The countries of the world still need to cut their carbon dioxide emissions to reach the Paris Agreement’s climate targets. Relying on tree planting and alternative technological solutions such as geoengineering will not make enough of a difference.

The countries of the world still need to cut their carbon dioxide emissions to reach the Paris Agreement’s climate targets. Relying on tree planting and alternative technological solutions such as geoengineering will not make enough of a difference.

“We can’t rely on geoengineering to meet the goals of the Paris Agreement,” says Helene Muri, a researcher from NTNU’s Industrial Ecology Program. She was also one of the lead authors of a recent article in Nature Communications that looked at different climate geoengineering projects in the context of limiting global warming.

The average temperature on Earth is rising. The UN Intergovernmental Panel on Climate Change (IPCC) has recommended limiting this warming to less than 2 degrees Celsius, and better yet to less than 1.5 degrees. These targets were set in the 2015 Paris Agreement, which was ratified by nearly all nations.

Various geoengineering options are among the solutions being considered.
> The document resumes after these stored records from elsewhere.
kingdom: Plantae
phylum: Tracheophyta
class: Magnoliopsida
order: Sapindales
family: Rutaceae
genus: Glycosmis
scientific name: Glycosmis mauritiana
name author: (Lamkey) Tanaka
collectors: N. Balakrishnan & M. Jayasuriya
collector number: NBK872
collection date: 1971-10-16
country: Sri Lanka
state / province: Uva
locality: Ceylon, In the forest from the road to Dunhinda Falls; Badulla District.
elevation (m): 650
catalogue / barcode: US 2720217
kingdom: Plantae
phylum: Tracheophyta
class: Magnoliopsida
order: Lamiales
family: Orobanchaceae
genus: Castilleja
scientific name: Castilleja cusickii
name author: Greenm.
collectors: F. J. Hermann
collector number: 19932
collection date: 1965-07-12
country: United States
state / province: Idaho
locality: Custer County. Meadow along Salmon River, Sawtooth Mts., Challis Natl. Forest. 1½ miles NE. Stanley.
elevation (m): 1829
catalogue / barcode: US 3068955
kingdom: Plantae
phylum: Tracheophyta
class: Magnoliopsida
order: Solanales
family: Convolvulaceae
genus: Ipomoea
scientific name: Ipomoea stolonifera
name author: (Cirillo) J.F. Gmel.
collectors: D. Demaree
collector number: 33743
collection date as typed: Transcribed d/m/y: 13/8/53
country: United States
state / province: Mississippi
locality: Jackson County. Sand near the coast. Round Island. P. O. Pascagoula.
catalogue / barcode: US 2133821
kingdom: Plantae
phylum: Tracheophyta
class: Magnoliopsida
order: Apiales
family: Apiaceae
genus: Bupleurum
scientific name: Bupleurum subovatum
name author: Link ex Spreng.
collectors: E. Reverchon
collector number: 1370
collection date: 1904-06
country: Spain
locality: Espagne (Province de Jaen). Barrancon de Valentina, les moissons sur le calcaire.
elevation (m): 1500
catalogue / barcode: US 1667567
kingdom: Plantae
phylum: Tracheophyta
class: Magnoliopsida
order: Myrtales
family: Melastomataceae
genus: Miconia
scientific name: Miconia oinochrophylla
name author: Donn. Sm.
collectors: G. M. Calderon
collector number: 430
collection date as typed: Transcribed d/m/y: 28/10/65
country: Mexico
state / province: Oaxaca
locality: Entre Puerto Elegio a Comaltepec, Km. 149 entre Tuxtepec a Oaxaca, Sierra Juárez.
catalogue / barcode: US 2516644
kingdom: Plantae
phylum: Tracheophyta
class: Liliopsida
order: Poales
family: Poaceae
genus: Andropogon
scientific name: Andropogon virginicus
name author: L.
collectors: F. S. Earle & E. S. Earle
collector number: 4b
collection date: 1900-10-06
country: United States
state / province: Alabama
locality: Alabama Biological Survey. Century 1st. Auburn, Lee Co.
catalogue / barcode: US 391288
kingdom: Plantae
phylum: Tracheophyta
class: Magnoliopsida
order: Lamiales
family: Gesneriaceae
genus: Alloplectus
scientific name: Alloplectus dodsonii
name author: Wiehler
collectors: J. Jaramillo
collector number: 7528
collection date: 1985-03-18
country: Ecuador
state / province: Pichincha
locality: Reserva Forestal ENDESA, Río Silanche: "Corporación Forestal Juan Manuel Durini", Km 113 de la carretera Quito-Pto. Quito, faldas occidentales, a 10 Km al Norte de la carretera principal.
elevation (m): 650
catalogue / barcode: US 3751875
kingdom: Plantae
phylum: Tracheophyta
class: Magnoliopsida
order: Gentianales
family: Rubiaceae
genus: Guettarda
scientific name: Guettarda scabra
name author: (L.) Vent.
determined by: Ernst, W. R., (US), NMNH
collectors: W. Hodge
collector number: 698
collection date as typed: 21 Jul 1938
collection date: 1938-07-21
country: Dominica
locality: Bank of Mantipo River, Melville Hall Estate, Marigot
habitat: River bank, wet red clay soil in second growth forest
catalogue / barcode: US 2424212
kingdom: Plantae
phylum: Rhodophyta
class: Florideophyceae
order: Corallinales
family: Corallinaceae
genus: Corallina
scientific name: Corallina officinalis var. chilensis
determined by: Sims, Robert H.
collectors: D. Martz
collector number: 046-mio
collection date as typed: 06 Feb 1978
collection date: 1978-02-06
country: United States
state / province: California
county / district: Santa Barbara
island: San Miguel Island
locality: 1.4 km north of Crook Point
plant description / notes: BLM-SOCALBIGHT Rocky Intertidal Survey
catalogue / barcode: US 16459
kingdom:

They involve intervening directly in the Earth’s climate system to prevent temperatures from rising as much as would otherwise happen due to the increasing amount of greenhouse gases in the atmosphere. Geoengineering comprises reducing atmospheric CO2 levels, or reducing the effect of the Sun.

Untested, uncertain, and risky
Can we remove greenhouse gases from the atmosphere with the help of technology or capture more CO2 by planting millions of trees? Can we reflect more of the Sun’s radiation by injecting particles into the atmosphere?

“Several techniques could help to limit climate change. But they’re still untested, uncertain and risky technologies that present a lot of ethical and practical feasibility problems,” say Muri and her colleagues.

In short, we just don’t know enough about these technologies and the consequences of putting them to use, the researchers say.